Software Engineer / DevelopersCould you please explain?

Becoz I think the cost is constant. For example: if I have w,x,y,z length of ropes and I have to tie them together. Then what ever is order of tying the ropes, cost is going to be w+x+y+z

if you have w, x, y, z length of ropes and you want to tie them together you can have multiple results. for instance:

if you choose to tie w to x (cost w + x), y to z (cost y + z), and then tie the results together the total cost will be 2 * (w + x + y + z)

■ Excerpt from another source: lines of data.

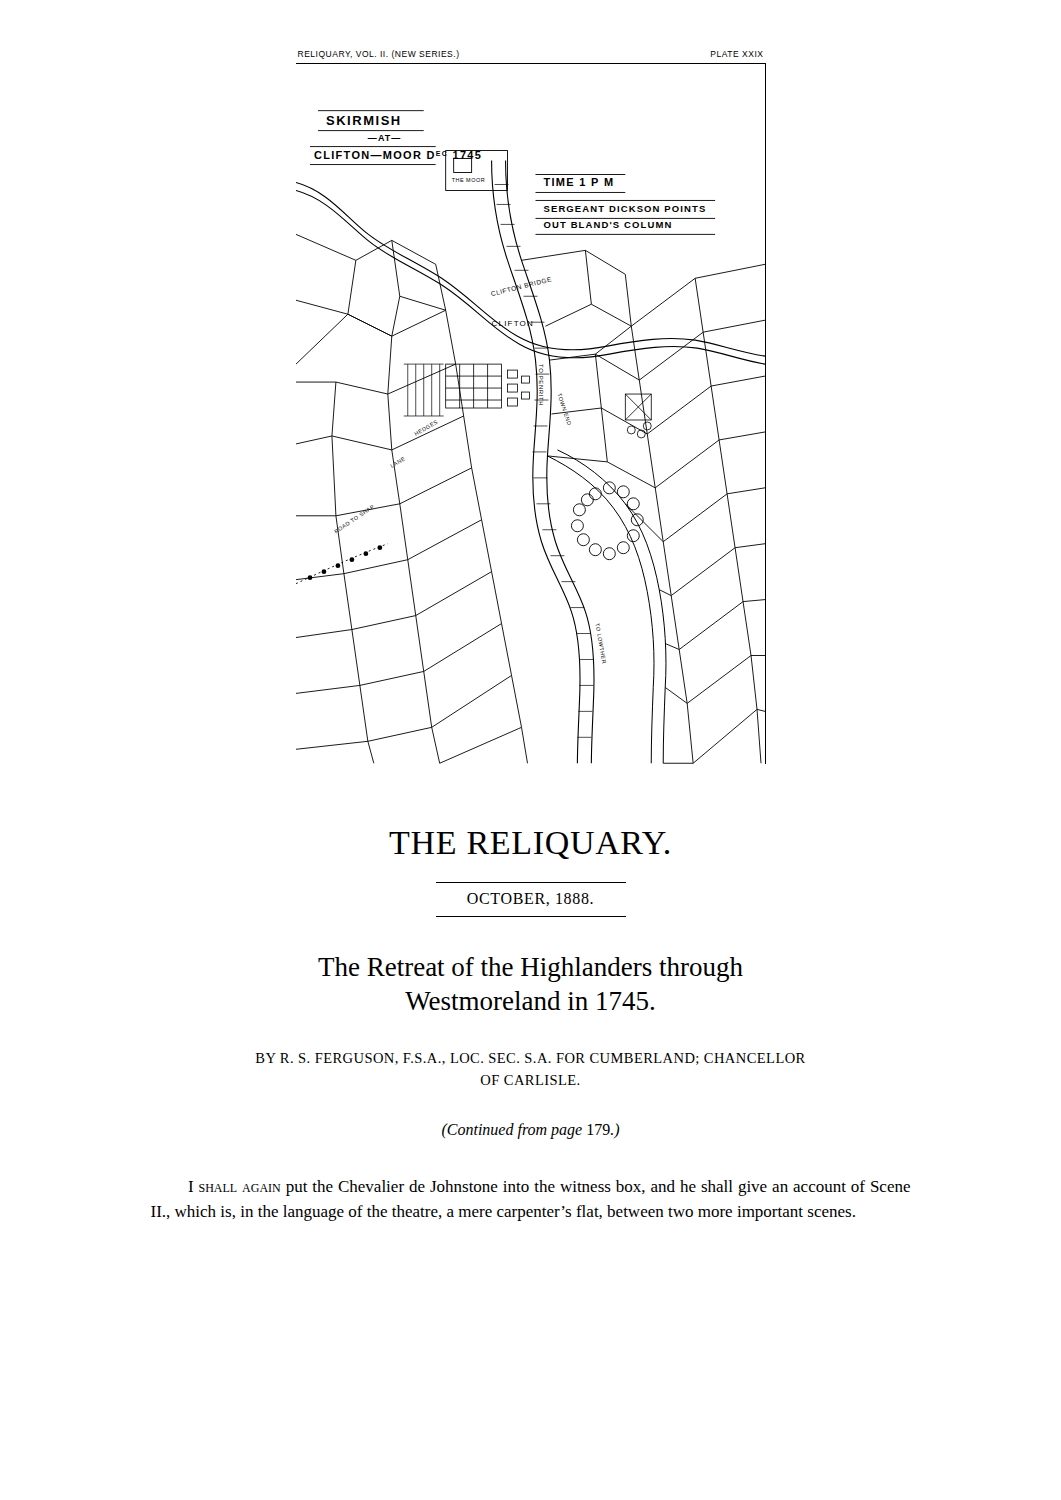RELIQUARY, VOL. II. (NEW SERIES.) PLATE XXIX
SKIRMISH —AT— CLIFTON—MOOR DEC 1745 TIME 1 P M SERGEANT DICKSON POINTS OUT BLAND'S COLUMN THE MOOR CLIFTON BRIDGE CLIFTON TO PENRITH TOWN END HEDGES LANE TO LOWTHER ROAD TO SHAP
THE RELIQUARY.
OCTOBER, 1888.
The Retreat of the Highlanders through
Westmoreland in 1745.
BY R. S. FERGUSON, F.S.A., LOC. SEC. S.A. FOR CUMBERLAND; CHANCELLOR
OF CARLISLE.
(Continued from page 179.)
I shall again put the Chevalier de Johnstone into the witness box, and he shall give an account of Scene II., which is, in the language of the theatre, a mere carpenter’s flat, between two more important scenes.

but if you tie w to x (w + x), and tie the result with y (w + x + y) and then tie the result with z (w + x + y + z) the total cost will be 3 * w + 3 * x + 2 * y + z

Suppose you have 4 ropes with lengths 1 , 1 , 1 , 1. Initially , the cost C = 0. If I tie the first 2, I get 3 ropes with lengths 2, 1, 1 and C = 2.If i tie now the first 2 again, I get 2 ropes with 3 and 1 lengths and C = 5. Finally , I tie the last 2 and I get C = 9. But if I choose at every step the smallest 2 ropes as length, I get a better result, because the configuration would be 1 ,1,1,1 with C = 0 -> 2 ,1 ,1 with C = 2 -> 2 , 2 with C = 4 and finally the cost is C = 8.This is the Huffman coding idea.

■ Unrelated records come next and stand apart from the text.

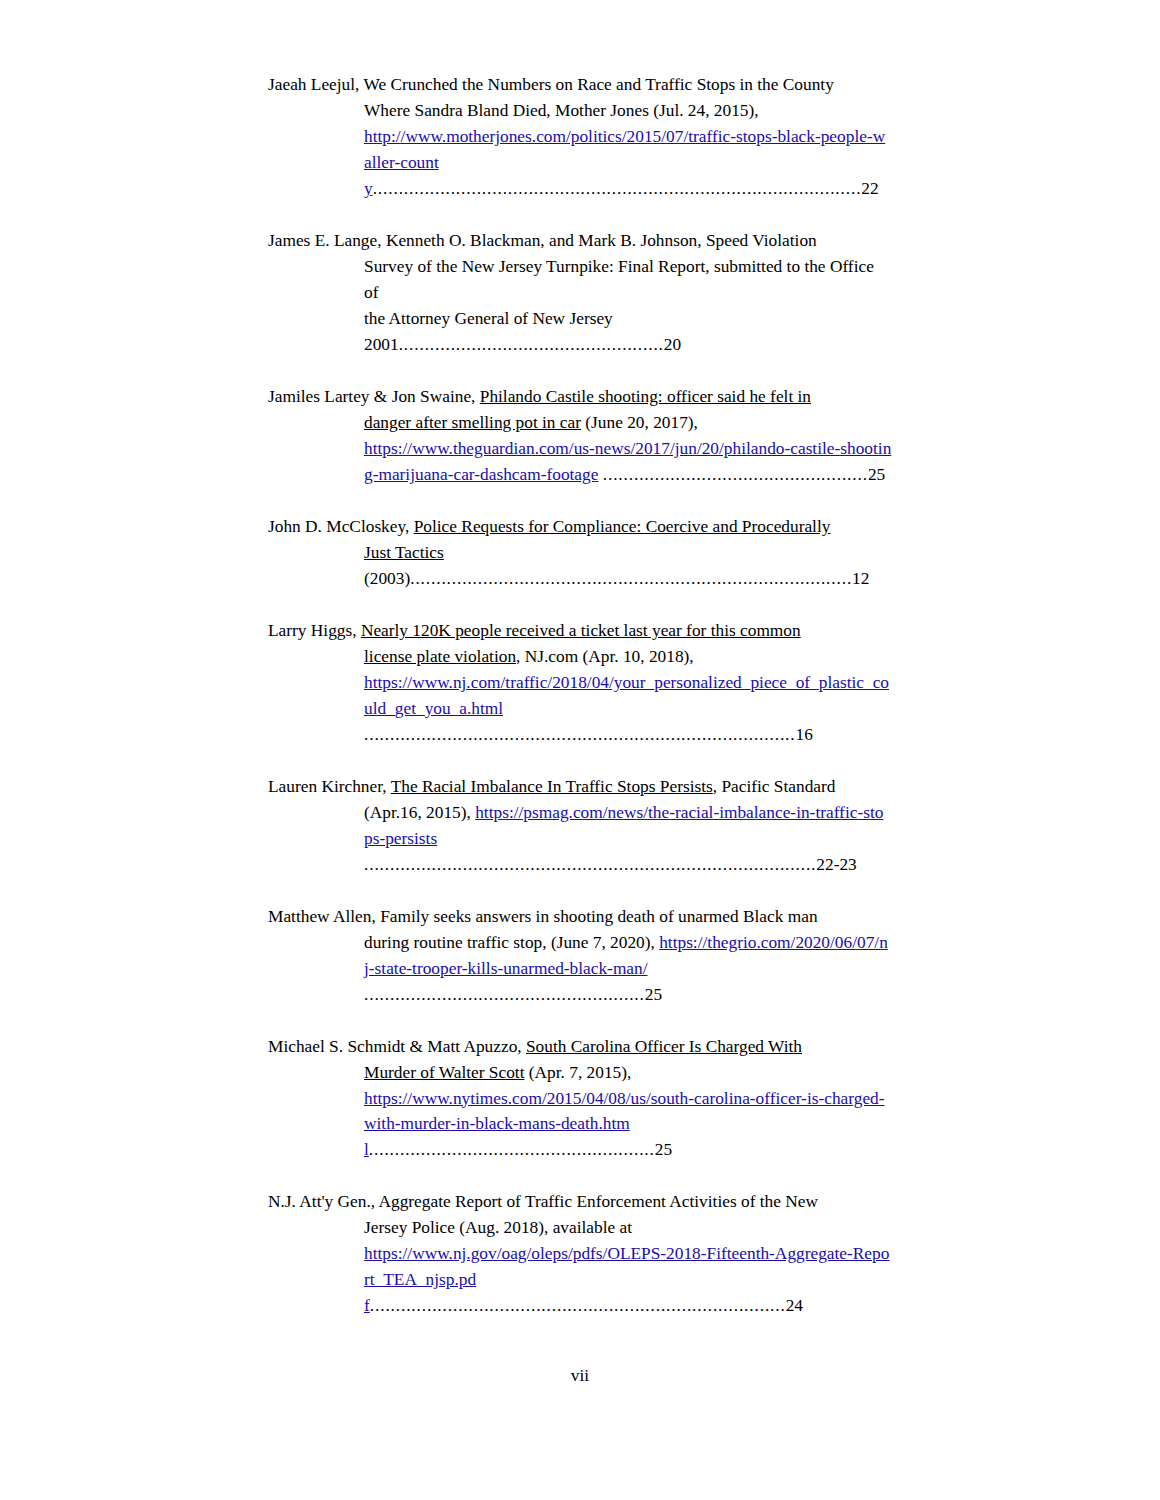Jaeah Leejul, We Crunched the Numbers on Race and Traffic Stops in the County Where Sandra Bland Died, Mother Jones (Jul. 24, 2015), http://www.motherjones.com/politics/2015/07/traffic-stops-black-people-waller-county.............................................................................................. 22
James E. Lange, Kenneth O. Blackman, and Mark B. Johnson, Speed Violation Survey of the New Jersey Turnpike: Final Report, submitted to the Office of the Attorney General of New Jersey 2001................................................... 20
Jamiles Lartey & Jon Swaine, Philando Castile shooting: officer said he felt in danger after smelling pot in car (June 20, 2017), https://www.theguardian.com/us-news/2017/jun/20/philando-castile-shooting-marijuana-car-dashcam-footage ................................................... 25
John D. McCloskey, Police Requests for Compliance: Coercive and Procedurally Just Tactics (2003)..................................................................................... 12
Larry Higgs, Nearly 120K people received a ticket last year for this common license plate violation, NJ.com (Apr. 10, 2018), https://www.nj.com/traffic/2018/04/your_personalized_piece_of_plastic_could_get_you_a.html ................................................................................... 16
Lauren Kirchner, The Racial Imbalance In Traffic Stops Persists, Pacific Standard (Apr.16, 2015), https://psmag.com/news/the-racial-imbalance-in-traffic-stops-persists ....................................................................................... 22-23
Matthew Allen, Family seeks answers in shooting death of unarmed Black man during routine traffic stop, (June 7, 2020), https://thegrio.com/2020/06/07/nj-state-trooper-kills-unarmed-black-man/ ...................................................... 25
Michael S. Schmidt & Matt Apuzzo, South Carolina Officer Is Charged With Murder of Walter Scott (Apr. 7, 2015), https://www.nytimes.com/2015/04/08/us/south-carolina-officer-is-charged-with-murder-in-black-mans-death.html....................................................... 25
N.J. Att'y Gen., Aggregate Report of Traffic Enforcement Activities of the New Jersey Police (Aug. 2018), available at https://www.nj.gov/oag/oleps/pdfs/OLEPS-2018-Fifteenth-Aggregate-Report_TEA_njsp.pdf................................................................................ 24
vii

Why not just sort and add ascendingly??

given 3,2,4,1. The minimal cost is 19 for sequence (((1+2) +3) +4).

And a generalized observation could be made, if lengths are sorted as s1,s2,s3...sn

minimal cost is given by, (n-1)*s1 + (n-1)*s2 + (n-2)*s3 +..+(n-k)*s(k+1)+..+ 1*sn

in the above example=> 3*1 + 3*2 + 2*3 + 1*4 = 19

Another example: given lengths: 7,5,6,5 then sort => 5,5,6,7

minimal cost = 3*5 + 3*5 + 2*6 = 1*7 = 49 , complexity is O(nlogn + n)

it's wrong. for (2,2,3,3) ur sol gives

2+2 = 4

4+3 = 7

7+3 = 10

total 21

however, optimal is 20

Order N^2 algo- iam sure there will be better.

sort the ropes according to their lengths. lets say we get array a.

add tow smallest one a[0] and a[1]. put this new rope in the array to a place which maintains the sorting order. repeat.

sorting - nlogn

each addition -0(1)

putting this rope to sorted array again for n ropes - 0(n)

for n itemes or ropes - n^2

so all in all n^2

Huffman coding

- Bogdan October 10, 2010